= Kutipan Dokumen =

========================================

Sejak dulu, bangsa Yahudi tak hentinya
berkhianat. Rasulullah saw dan para sahabatnya punya cara sendiri untuk
mengakhiri riwayat pengkhianatan mereka.
Setelah peristiwa pengusiran Yahudi Bani Qainuqa’ dan
pembunuhan Ka’ab bin Asyraf pasca perang Badar, Yahudi Bani Nadhir ketakutan.
Mereka mengambil sikap diam. Namun begitu melihat kekalahan umat Islam pada
perang Uhud, mereka mulai berani menyatakan permusuhan dan pengkhianatan. Di
antara bentuk pengkhianatan mereka adalah menjalin hubungan dengan orang-orang
munafik dan kaum musyrikin Makkah secara sembunyi-sembunyi.

========================================

= Entri Data =
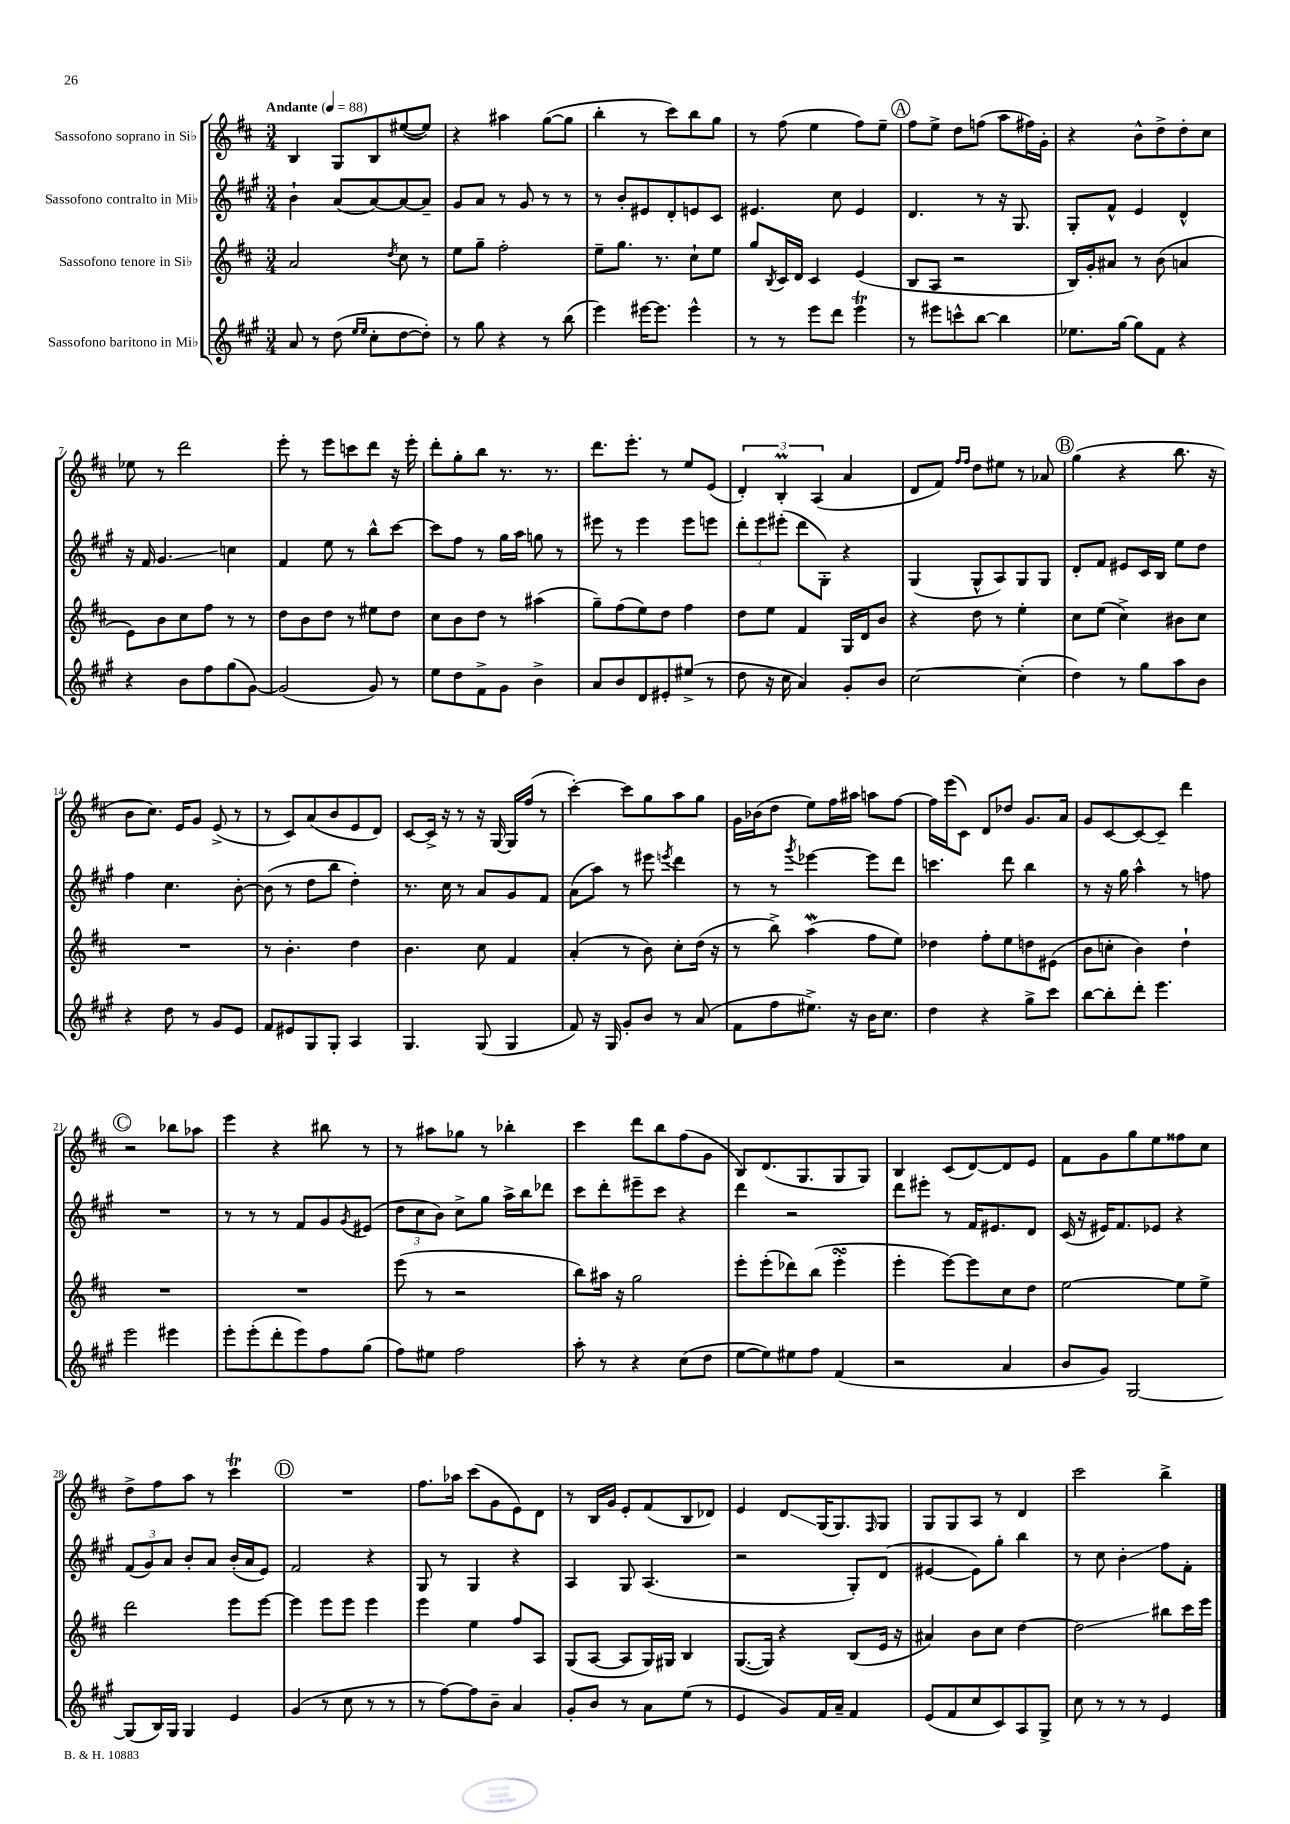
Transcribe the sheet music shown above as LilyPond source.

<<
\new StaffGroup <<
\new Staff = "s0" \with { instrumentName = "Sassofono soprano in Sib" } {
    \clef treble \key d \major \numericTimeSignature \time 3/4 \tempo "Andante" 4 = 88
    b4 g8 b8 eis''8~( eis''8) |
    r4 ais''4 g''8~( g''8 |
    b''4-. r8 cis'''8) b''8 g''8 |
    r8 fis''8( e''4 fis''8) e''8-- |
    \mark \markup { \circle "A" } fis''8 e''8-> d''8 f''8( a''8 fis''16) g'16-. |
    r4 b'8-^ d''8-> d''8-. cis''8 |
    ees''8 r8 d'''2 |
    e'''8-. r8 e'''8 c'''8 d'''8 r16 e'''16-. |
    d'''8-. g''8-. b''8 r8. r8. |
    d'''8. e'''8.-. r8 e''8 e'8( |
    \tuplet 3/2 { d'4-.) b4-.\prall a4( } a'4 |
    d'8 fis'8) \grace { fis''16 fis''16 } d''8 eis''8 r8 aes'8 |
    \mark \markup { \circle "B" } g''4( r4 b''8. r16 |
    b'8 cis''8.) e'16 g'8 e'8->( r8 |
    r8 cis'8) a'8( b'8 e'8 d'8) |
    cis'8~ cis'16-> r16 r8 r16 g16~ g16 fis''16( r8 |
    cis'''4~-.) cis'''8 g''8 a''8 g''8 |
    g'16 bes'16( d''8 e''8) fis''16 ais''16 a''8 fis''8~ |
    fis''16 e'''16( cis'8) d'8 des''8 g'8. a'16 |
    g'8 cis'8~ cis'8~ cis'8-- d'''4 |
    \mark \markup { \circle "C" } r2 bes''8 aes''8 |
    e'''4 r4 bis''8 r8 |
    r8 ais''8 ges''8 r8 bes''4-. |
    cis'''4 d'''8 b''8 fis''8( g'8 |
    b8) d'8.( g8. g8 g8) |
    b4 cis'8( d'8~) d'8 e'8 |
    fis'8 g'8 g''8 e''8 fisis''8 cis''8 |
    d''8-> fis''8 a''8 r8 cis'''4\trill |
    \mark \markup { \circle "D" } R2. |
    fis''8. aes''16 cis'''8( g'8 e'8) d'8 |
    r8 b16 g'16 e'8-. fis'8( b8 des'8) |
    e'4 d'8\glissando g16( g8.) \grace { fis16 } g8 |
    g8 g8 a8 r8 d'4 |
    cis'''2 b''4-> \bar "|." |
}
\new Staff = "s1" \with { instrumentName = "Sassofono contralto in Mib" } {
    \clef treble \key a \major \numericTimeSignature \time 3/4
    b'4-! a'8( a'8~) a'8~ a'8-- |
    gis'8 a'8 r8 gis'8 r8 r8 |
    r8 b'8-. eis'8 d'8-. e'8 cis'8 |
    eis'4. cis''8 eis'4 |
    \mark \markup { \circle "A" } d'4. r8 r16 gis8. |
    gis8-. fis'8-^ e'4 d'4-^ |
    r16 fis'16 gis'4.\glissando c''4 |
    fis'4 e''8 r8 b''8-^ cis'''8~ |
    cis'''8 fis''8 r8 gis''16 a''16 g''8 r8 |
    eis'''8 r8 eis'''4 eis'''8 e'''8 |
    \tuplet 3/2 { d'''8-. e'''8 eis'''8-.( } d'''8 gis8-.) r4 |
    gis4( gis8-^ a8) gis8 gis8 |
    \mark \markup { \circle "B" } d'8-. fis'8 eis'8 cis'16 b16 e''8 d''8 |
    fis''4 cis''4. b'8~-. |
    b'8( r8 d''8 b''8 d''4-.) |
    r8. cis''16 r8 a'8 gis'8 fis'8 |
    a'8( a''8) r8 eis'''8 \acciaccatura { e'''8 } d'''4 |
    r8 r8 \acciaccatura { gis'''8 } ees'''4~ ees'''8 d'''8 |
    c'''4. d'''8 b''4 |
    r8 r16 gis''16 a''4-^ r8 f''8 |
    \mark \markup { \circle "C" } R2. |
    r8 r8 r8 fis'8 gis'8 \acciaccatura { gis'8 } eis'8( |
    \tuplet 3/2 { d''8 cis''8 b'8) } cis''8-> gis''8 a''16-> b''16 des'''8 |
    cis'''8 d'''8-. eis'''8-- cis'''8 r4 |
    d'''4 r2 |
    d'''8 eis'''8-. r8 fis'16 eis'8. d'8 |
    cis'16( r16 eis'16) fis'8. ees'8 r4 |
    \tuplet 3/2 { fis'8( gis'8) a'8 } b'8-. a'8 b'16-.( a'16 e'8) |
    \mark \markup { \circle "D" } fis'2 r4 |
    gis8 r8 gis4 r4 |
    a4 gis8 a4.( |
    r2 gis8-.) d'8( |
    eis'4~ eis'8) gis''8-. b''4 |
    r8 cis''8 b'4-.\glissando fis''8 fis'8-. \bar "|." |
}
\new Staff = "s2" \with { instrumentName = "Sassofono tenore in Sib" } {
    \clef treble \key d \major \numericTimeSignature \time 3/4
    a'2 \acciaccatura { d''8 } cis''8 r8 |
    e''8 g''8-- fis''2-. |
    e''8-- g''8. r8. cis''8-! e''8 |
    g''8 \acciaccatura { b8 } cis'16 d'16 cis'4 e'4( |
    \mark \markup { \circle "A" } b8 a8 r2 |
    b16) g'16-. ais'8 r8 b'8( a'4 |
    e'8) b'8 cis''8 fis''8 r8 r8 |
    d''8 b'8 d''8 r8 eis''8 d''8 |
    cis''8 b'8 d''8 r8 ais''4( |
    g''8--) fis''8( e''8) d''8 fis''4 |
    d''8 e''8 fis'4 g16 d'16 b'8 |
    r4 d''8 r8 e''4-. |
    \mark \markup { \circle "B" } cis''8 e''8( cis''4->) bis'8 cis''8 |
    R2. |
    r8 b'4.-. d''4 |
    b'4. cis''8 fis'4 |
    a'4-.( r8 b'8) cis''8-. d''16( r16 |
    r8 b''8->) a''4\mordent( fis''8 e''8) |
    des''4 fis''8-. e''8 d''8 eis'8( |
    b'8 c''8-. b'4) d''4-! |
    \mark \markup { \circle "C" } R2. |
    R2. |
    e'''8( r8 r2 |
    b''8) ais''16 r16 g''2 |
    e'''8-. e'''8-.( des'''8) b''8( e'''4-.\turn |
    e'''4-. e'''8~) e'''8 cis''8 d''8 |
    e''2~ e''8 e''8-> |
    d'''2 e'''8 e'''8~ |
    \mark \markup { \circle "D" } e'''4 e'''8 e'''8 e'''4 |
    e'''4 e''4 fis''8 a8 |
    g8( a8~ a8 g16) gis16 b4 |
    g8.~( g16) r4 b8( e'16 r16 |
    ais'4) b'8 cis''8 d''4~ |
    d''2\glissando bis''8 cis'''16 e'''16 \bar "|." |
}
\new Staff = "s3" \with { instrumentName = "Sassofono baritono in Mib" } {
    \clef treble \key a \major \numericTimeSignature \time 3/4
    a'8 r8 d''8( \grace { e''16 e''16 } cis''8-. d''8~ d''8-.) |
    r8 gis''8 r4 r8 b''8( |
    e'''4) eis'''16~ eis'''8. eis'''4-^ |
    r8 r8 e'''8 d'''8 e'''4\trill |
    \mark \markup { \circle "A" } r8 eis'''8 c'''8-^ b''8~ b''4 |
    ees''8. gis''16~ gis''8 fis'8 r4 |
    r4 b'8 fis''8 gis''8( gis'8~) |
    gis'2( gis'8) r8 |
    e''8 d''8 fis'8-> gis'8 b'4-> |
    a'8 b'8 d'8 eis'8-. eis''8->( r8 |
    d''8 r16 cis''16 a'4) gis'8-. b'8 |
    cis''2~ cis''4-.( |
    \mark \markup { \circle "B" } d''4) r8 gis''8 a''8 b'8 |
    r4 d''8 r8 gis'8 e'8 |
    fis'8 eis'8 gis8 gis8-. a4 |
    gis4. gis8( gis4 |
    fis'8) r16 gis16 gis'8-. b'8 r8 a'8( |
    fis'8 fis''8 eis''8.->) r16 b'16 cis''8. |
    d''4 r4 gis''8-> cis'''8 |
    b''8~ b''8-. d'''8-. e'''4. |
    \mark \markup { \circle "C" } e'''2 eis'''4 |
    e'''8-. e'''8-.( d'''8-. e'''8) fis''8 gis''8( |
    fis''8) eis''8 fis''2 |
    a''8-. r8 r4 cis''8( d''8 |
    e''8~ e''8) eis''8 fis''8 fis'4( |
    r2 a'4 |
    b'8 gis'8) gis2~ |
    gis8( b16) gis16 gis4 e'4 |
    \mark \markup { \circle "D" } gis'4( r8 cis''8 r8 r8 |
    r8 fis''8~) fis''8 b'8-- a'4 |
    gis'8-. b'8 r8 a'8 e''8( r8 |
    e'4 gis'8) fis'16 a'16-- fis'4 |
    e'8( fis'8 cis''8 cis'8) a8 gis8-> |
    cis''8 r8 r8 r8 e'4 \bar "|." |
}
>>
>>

========================================

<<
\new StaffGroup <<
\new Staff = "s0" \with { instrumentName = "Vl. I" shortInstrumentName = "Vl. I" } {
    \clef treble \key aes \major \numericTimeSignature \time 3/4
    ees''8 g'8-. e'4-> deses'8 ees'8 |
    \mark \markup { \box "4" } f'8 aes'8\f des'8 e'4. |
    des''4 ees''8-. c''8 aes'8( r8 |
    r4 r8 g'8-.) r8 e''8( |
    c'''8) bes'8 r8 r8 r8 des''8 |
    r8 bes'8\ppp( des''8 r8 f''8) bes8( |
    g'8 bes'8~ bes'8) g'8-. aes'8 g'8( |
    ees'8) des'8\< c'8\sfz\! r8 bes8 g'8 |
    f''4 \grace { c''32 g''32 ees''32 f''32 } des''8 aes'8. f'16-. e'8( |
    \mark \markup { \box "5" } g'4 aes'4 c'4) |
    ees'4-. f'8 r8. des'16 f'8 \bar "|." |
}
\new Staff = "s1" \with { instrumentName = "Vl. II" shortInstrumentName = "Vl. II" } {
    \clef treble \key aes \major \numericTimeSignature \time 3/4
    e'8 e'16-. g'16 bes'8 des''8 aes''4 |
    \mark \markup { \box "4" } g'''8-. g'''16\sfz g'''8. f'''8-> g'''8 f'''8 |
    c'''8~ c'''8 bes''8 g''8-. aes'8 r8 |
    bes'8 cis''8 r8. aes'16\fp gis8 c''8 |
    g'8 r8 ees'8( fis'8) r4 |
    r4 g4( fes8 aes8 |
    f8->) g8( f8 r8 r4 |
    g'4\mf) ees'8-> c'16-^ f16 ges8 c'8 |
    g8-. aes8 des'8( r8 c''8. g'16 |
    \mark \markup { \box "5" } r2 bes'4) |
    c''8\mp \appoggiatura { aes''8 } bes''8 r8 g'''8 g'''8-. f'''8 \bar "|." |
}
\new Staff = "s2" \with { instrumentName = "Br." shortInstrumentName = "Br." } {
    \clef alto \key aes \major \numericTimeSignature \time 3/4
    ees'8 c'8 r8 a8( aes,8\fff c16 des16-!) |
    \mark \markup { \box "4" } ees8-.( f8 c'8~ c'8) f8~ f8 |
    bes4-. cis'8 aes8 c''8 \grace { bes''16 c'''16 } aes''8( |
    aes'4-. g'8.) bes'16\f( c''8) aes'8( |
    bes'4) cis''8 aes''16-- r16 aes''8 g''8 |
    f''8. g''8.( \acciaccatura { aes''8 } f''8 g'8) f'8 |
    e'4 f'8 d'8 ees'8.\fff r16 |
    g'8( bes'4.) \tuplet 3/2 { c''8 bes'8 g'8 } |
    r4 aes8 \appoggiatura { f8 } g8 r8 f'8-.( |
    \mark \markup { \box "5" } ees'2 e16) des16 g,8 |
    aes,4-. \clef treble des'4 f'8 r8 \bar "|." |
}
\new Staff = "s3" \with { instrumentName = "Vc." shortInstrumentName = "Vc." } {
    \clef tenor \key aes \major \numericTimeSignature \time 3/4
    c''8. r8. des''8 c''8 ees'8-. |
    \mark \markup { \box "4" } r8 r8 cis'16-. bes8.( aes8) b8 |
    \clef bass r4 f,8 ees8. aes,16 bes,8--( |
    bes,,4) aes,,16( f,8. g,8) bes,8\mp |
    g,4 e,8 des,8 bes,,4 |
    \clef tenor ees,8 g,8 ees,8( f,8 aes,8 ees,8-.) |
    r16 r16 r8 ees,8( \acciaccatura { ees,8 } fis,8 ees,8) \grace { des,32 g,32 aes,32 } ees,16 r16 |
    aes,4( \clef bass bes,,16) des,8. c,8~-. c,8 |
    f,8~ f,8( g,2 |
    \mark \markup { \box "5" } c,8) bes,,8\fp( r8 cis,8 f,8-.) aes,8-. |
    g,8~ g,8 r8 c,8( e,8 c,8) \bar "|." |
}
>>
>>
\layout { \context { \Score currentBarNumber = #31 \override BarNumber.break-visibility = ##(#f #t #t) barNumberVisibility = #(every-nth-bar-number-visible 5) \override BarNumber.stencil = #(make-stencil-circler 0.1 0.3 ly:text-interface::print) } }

========================================

= Tugas Singkat A =
Apakah setiap pernyataan berikut sesuai dengan kutipan dokumen? Jawab ya atau tidak untuk masing-masing, sertakan kata-kata penentu dari kutipan dokumen dalam kutipan persis. (i) Yahudi Bani Nadhir merasa takut setelah pengusiran Bani Qainuqa’ dan pembunuhan Ka’ab bin Asyraf. (ii) Setelah perang Uhud, Bani Nadhir tetap mengambil sikap diam. (iii) Hubungan dengan kaum musyrikin Makkah dijalin secara terbuka.
= Tugas Singkat B =
Kembalikan tanpa perubahan seluruh bagian kutipan dokumen, mulai dari "Sejak dulu, bangsa" terus ke bawah hingga "Bani Nadhir ketakutan.".

= Jawaban Tugas A =
(i) Ya: "Yahudi Bani Nadhir ketakutan."
(ii) Tidak: "Namun begitu melihat kekalahan umat Islam pada perang Uhud, mereka mulai berani menyatakan permusuhan dan pengkhianatan."
(iii) Tidak: "menjalin hubungan dengan orang-orang munafik dan kaum musyrikin Makkah secara sembunyi-sembunyi."

= Jawaban Tugas B =
Sejak dulu, bangsa Yahudi tak hentinya
berkhianat. Rasulullah saw dan para sahabatnya punya cara sendiri untuk
mengakhiri riwayat pengkhianatan mereka.
Setelah peristiwa pengusiran Yahudi Bani Qainuqa’ dan
pembunuhan Ka’ab bin Asyraf pasca perang Badar, Yahudi Bani Nadhir ketakutan.